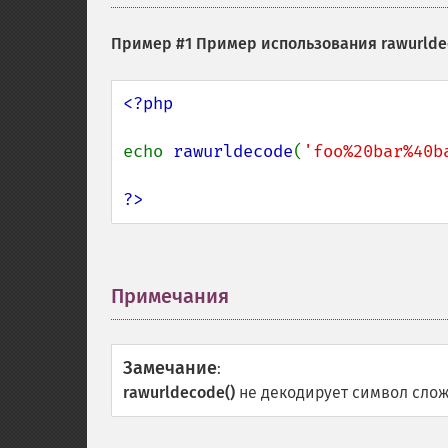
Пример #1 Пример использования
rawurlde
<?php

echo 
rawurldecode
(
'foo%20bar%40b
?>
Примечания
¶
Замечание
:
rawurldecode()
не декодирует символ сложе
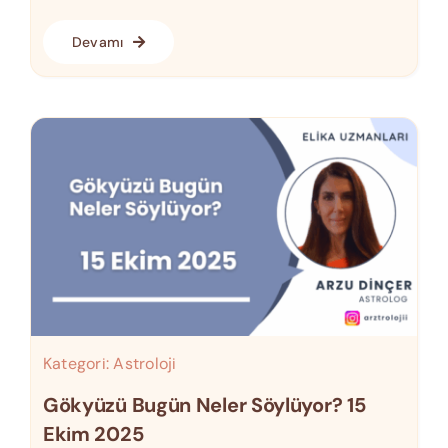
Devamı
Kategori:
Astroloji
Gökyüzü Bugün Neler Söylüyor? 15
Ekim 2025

-- -- --

Description of the task ::
Can you quote, word for word, all the text read from the items above, leaving the pictures out of your answer?

Answer to this task ::
Пример #1 Пример использования
rawurlde
<?php

echo 
rawurldecode
(
'foo%20bar%40b
?>
Примечания
¶
Замечание
:
rawurldecode()
не декодирует символ сложе
Devamı
Kategori:
Astroloji
Gökyüzü Bugün Neler Söylüyor? 15
Ekim 2025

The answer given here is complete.